[相机标定数据]
....

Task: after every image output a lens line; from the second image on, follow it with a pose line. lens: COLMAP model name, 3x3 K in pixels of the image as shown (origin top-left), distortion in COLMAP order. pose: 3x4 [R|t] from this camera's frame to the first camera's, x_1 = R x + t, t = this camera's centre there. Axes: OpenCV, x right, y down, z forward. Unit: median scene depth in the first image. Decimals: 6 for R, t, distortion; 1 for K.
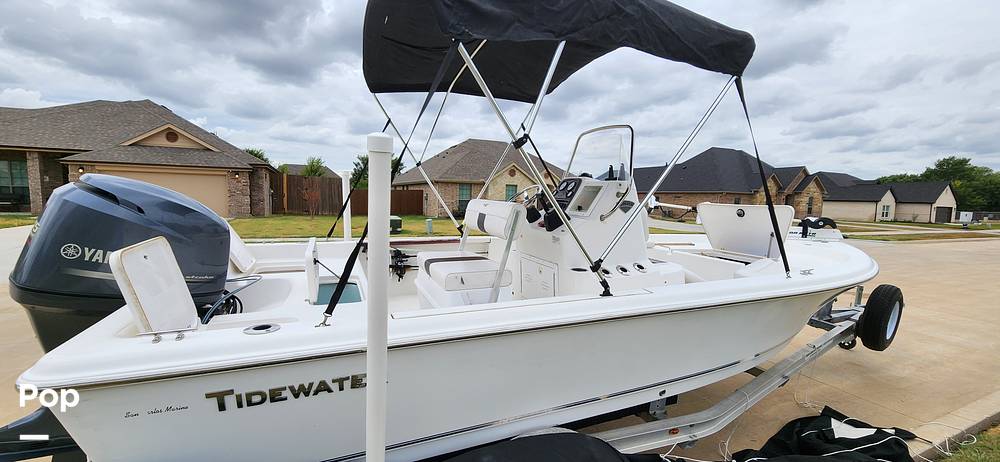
lens RADIAL K [[409.1, 0, 510.7], [0, 409.1, 238.8], [0, 0, 1]] dist [0.003150, -0.002084]
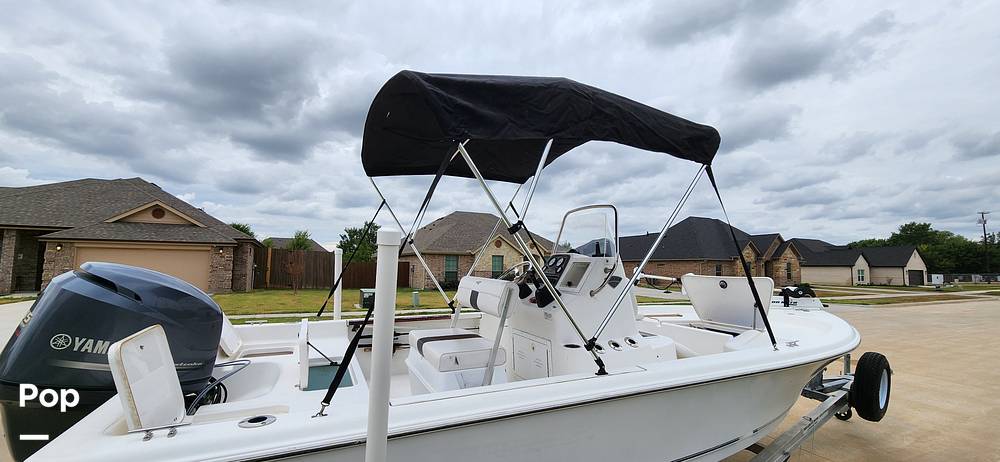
lens RADIAL K [[409.1, 0, 511.7], [0, 409.1, 239.3], [0, 0, 1]] dist [0.003150, -0.002084]
pose [[0.999255, -0.012401, 0.036558, -0.013508], [0.018344, 0.985785, -0.167006, -0.015951], [-0.033968, 0.167552, 0.985278, -0.027854]]
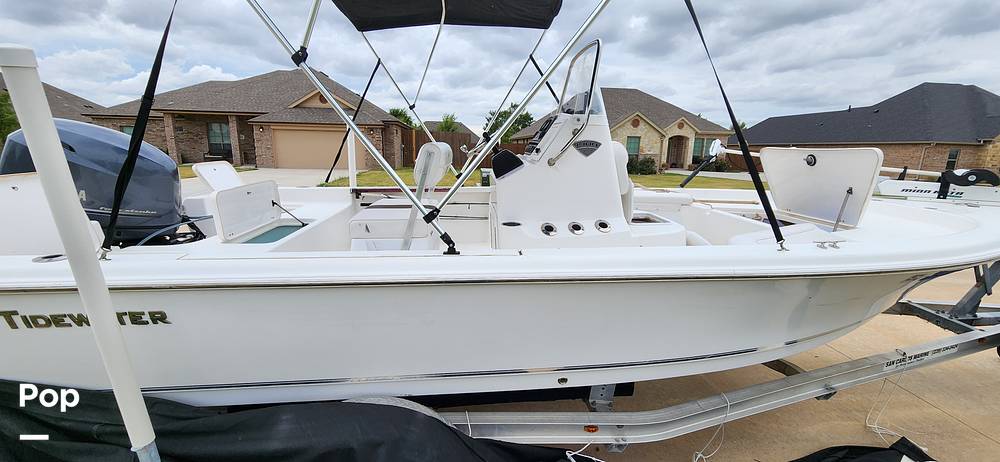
lens RADIAL K [[409.1, 0, 509.0], [0, 409.1, 241.2], [0, 0, 1]] dist [0.003150, -0.002084]
pose [[0.947537, 0.063323, -0.313310, 0.381021], [-0.027412, 0.992668, 0.117726, 0.010541], [0.318467, -0.102961, 0.942326, 0.180969]]
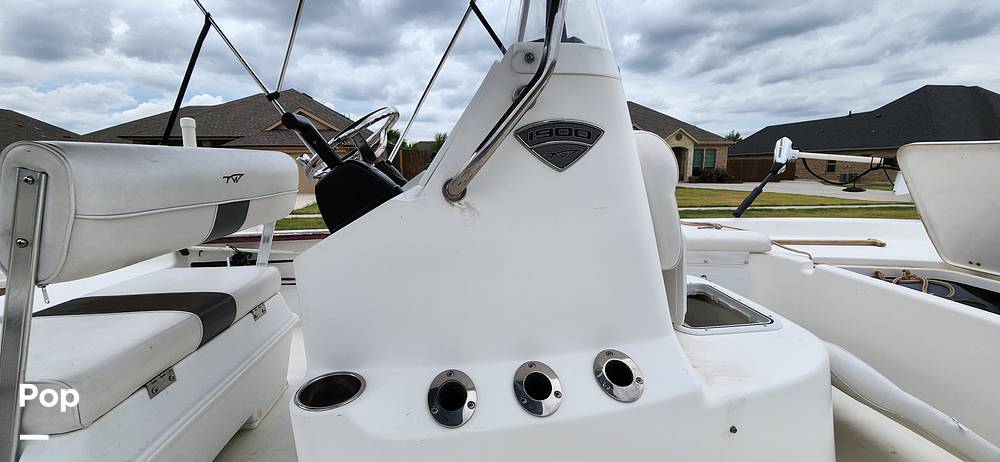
lens RADIAL K [[409.1, 0, 509.3], [0, 409.1, 239.2], [0, 0, 1]] dist [0.003150, -0.002084]
pose [[0.947558, 0.018757, -0.319032, 0.321375], [0.004514, 0.997391, 0.072046, -0.035828], [0.319551, -0.069708, 0.945002, 0.706709]]
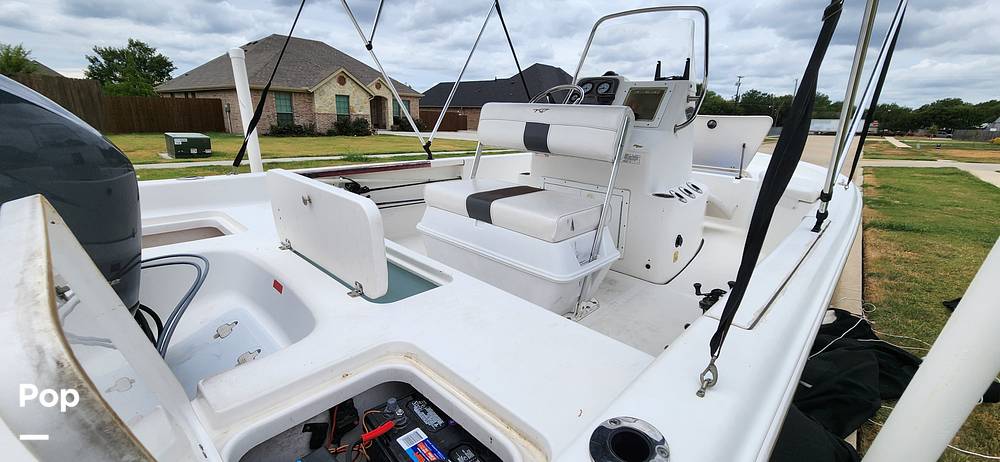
lens RADIAL K [[409.1, 0, 510.2], [0, 409.1, 228.8], [0, 0, 1]] dist [0.003150, -0.002084]
pose [[0.915630, -0.100222, 0.389330, -0.378909], [0.030283, 0.982871, 0.181791, -0.012674], [-0.400881, -0.154663, 0.902981, 0.350975]]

....

# 练习说明
请把记录中从开头起、到包含“239.2], [0, 0, 1]] dist [0.003150, -0.002084]”的那一行为止（两端都包括）的部分表示为两列CSV，列名为“输入”和“输出”，每一行对应一项输入及其答案，两者各占一个带引号的字段，字段内的换行改为空格。图片不要写进结果。

# 你的解答
输入,输出
"Task: after every image output a lens line; from the second image on, follow it with a pose line. lens: COLMAP model name, 3x3 K in pixels of the image as shown (origin top-left), distortion in COLMAP order. pose: 3x4 [R|t] from this camera's frame to the first camera's, x_1 = R x + t, t = this camera's centre there. Axes: OpenCV, x right, y down, z forward. Unit: median scene depth in the first image. Decimals: 6 for R, t, distortion; 1 for K.","lens RADIAL K [[409.1, 0, 510.7], [0, 409.1, 238.8], [0, 0, 1]] dist [0.003150, -0.002084] lens RADIAL K [[409.1, 0, 511.7], [0, 409.1, 239.3], [0, 0, 1]] dist [0.003150, -0.002084] pose [[0.999255, -0.012401, 0.036558, -0.013508], [0.018344, 0.985785, -0.167006, -0.015951], [-0.033968, 0.167552, 0.985278, -0.027854]] lens RADIAL K [[409.1, 0, 509.0], [0, 409.1, 241.2], [0, 0, 1]] dist [0.003150, -0.002084] pose [[0.947537, 0.063323, -0.313310, 0.381021], [-0.027412, 0.992668, 0.117726, 0.010541], [0.318467, -0.102961, 0.942326, 0.180969]] lens RADIAL K [[409.1, 0, 509.3], [0, 409.1, 239.2], [0, 0, 1]] dist [0.003150, -0.002084]"